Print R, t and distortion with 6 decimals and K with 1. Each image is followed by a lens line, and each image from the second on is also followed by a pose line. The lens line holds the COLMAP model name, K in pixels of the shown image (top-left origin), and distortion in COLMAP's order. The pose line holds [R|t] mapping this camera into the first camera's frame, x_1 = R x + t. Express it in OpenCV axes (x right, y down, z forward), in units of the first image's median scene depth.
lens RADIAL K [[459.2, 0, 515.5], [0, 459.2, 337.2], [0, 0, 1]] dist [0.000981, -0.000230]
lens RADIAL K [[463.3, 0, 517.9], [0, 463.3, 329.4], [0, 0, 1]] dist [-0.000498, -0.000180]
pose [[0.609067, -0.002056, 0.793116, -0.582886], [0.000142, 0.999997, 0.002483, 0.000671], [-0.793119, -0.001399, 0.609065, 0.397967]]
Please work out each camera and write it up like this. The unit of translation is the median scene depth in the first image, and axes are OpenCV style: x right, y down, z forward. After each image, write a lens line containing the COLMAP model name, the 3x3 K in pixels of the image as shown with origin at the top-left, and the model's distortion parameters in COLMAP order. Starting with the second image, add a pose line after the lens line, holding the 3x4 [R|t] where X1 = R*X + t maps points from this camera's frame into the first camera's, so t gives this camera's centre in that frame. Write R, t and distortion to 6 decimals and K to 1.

# # # #

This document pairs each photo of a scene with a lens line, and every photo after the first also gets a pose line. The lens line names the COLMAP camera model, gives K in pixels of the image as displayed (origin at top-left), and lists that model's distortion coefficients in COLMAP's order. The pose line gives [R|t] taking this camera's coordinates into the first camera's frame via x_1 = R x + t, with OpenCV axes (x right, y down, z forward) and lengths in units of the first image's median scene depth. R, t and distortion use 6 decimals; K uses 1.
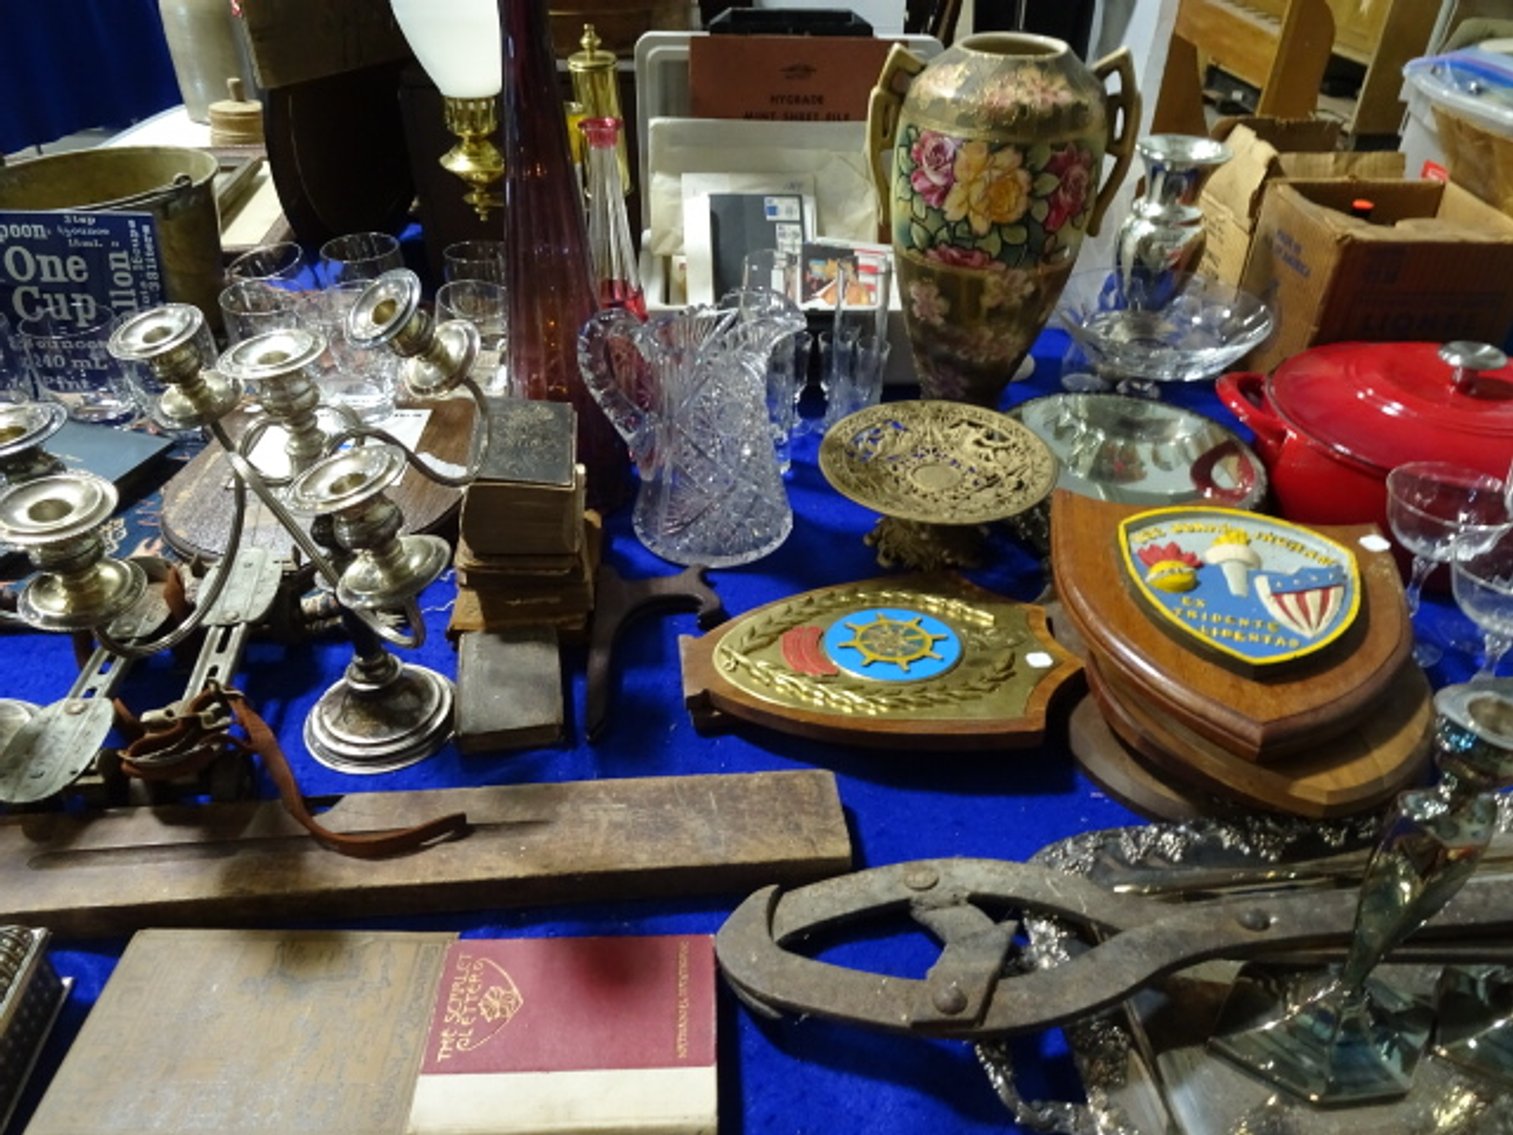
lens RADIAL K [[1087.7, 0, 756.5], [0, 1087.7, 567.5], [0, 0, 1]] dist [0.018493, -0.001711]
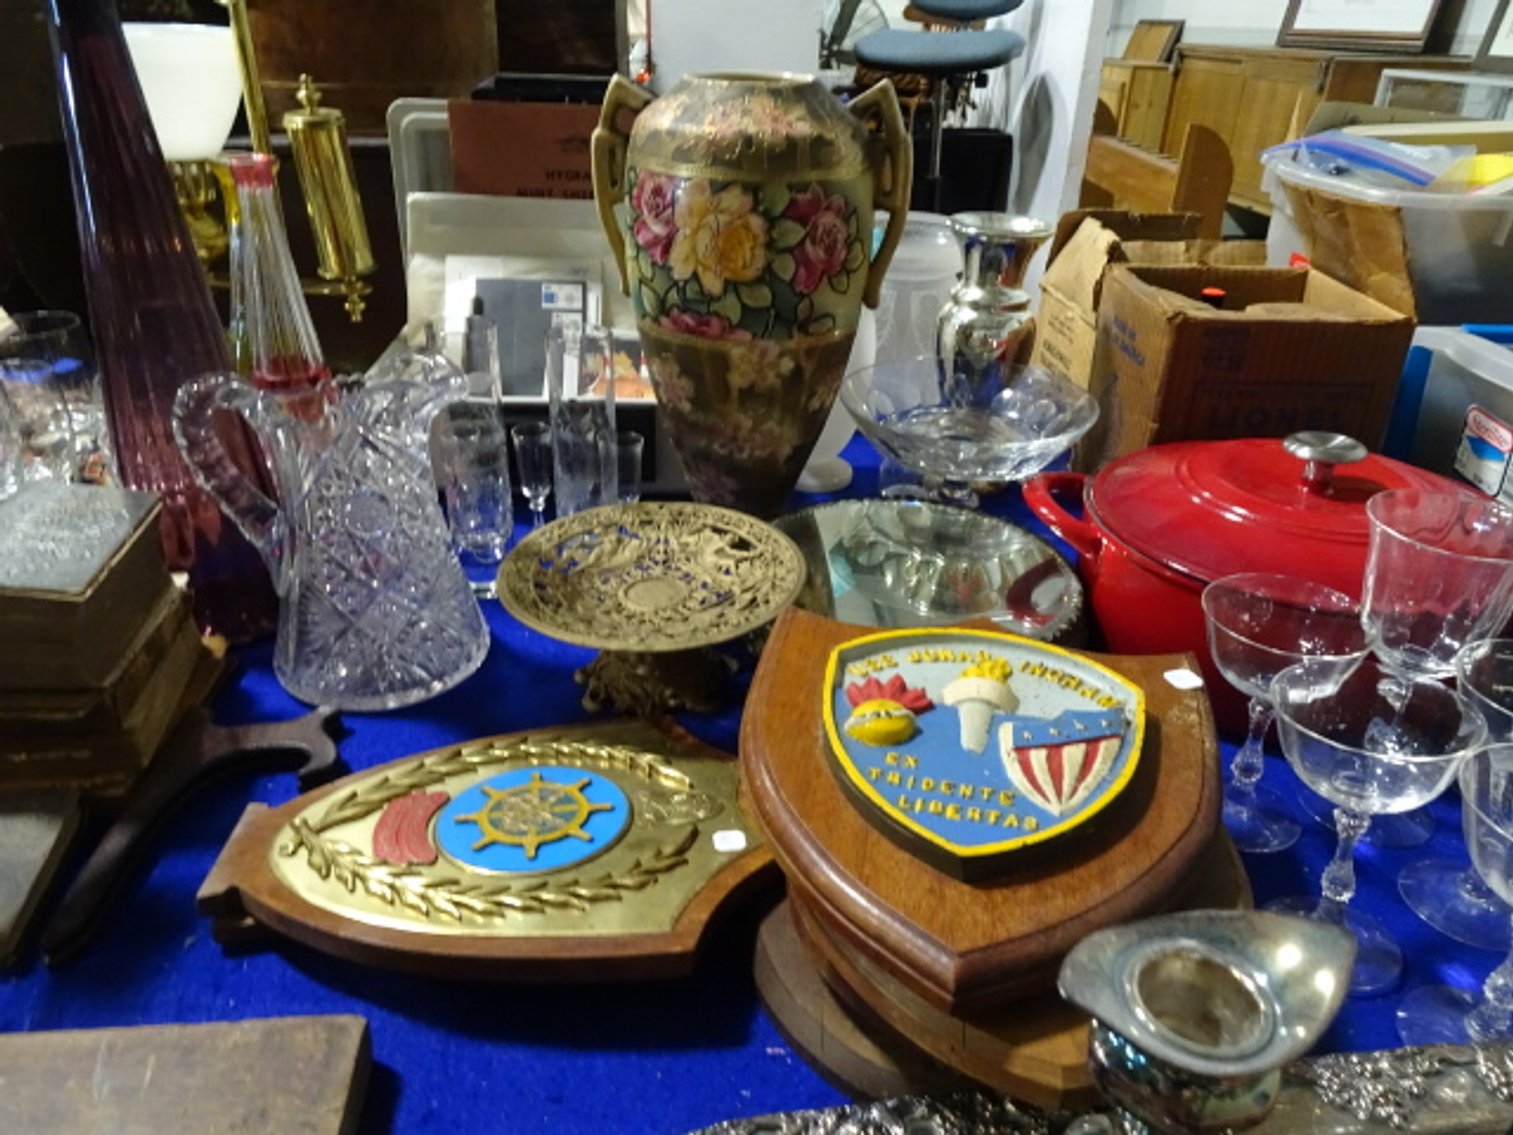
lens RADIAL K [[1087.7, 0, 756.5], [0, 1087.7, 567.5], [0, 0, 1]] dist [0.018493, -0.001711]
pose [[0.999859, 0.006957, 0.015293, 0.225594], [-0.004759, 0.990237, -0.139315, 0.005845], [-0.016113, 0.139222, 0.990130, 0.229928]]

# # # #

§ **BRIEF**
Return the lines of the data above from the line with "Print R, t and" to the line with "dist [0.000981, -0.000230]", both included, unchanged.

§ **OUTPUT OF THE TASK**
Print R, t and distortion with 6 decimals and K with 1. Each image is followed by a lens line, and each image from the second on is also followed by a pose line. The lens line holds the COLMAP model name, K in pixels of the shown image (top-left origin), and distortion in COLMAP's order. The pose line holds [R|t] mapping this camera into the first camera's frame, x_1 = R x + t. Express it in OpenCV axes (x right, y down, z forward), in units of the first image's median scene depth.
lens RADIAL K [[459.2, 0, 515.5], [0, 459.2, 337.2], [0, 0, 1]] dist [0.000981, -0.000230]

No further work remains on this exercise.